Buenos aire

Publié le par Mickael

Pour prendre la mesure de Buenos aire il faut se rendre dans le Micro centro, centre nevralgique de la megalopole qui absorbe un tiers de la population argentine ( 12 M d´hab ). Une canopee de gratte ciel, serres comme des tuyaux d´orgue: Je dois tirer a peu pres la meme tronche que Bardamu decouvrant New York dans son " voyage au bout de la nuit " , stupefaite et beante vers l´etroit defile de ciel qui persiste entre les parois de verre. Je suis maintenant loin des paillottes du desert mauritanien ou des cases en banco du Senegal ! Tissu urbain cousu de fil archaique et ultra moderne. Deux buildings high tech jouent des coudes entre les fleches un peu depassees et emousses d´une cathedrale gothique. Juste a cote, commence le kaleidoscope de l´avenida Florida, qui decline infiniment, de part et d´autre d´un flot intarissable de passants, ses gammes de couleurs criardes , ses enseignes tape a l´oeil. Mac Do, magasins de HiFi, de pret a porter. Daniel ( ben ouais , c´est bizarre , il s´appelle bien Daniel , par contre il est bien vegetarien ) , un californien de la meme auberge, avec lequel je deambule, retrouve la demesure des megalopoles americaines, Los Angeles, Chicago, N Y ...

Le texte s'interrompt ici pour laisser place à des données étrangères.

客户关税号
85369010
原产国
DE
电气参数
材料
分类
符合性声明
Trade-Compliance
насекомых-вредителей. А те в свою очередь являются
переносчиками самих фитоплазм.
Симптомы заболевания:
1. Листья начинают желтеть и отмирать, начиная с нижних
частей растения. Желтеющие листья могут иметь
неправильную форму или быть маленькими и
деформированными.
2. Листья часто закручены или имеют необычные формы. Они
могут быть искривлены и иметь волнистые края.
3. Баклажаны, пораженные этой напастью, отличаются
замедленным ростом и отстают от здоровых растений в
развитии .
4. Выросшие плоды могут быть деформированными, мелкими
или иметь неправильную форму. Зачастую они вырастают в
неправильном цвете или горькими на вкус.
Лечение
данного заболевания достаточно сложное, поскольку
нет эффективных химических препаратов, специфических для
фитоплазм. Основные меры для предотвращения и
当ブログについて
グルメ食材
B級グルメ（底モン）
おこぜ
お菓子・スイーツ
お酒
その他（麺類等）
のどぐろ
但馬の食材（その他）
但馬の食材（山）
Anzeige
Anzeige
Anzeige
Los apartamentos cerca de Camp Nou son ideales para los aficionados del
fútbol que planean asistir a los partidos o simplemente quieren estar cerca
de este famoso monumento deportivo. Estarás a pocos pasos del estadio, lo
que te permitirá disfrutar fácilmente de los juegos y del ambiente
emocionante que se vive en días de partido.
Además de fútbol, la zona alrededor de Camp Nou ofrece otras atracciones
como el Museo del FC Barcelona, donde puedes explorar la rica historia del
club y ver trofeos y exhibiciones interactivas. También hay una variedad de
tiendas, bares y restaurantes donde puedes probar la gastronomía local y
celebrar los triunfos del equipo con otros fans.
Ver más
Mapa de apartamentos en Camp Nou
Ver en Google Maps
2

C´est vraiment un plaisir de flaner dans les rues de Buenos aire qui cachent ( cf Baudelaire , "les plis sinueux des vieilles villes ") dans chaque case de cet immense damier, ici un joyau d´architecture orthodoxe qui nous plonge dans la feerie des coupoles russes, la une immense fresque a la Rivera, la encore un bobeche au nez rouge qui gesticule, cabriole  et jongle au milieu de la circulation stoppee au feu rouge . Excentricite , creativite des grandes villes, des murs des banlieues tages  aux facades suranees des demeures patriarcales , charges d´ornements baroques ou rococo...

Je quitte la capitale avec en sus dans les sacoches les deux cadeaux respectifs de deux nouveaux amis rencontres a l´auberge, un guide du Chili et un billet de train pour San Vincente. Trois solutions se presentaient a moi pour m´arracher a l´emprise tentaculaire de la pieuvre: l´autopista, 2 fois 4 voies, traverser les favellas du sud / sud ouest, ou bien les banlieues chic du nord, jusqu´au Tigre, sorte de delta du Mekong a la sauce argentine, ou les residents rentrent chez eux en bateau, et contourner l´agglomeration pour remettre le cap au sud ouest. Tout le monde me recommande le train, dans lequel les argentins ont l´habitude de transporter leur velo. Je suis maintenant cramponne au mien qui oscille lourdement sur sa bequille. Le train, une sorte de RER qui dessert toute l´agglomeration, roule lourdement des hanches en taillant a grands coups, de station en station, le tissu urbain qui s´enroule et brode infiniment autour de la capitale. Excroissances de la ville. Quartiers residentiels comme on en voit dans les series americaines, ou tout est duplique sur un meme modele ( " c´est la vie qu´il vous faut ! " ) , HLM, barres d´immeubles mastoc, bidonvilles sauvages , hirsutes de toles, de ferrailles, de bois . Pour conjuguer la grisaille, des murs comme des barricades ,griffes de tags, de grafitis, de fresques colorees a la Rivera. Underground . Le RER s´arrete en grincant, on voit des enfants courir sur la voie ferree, prise entre deux talus infranchissables ,  avec l´air de revenir d´un mauvais coup.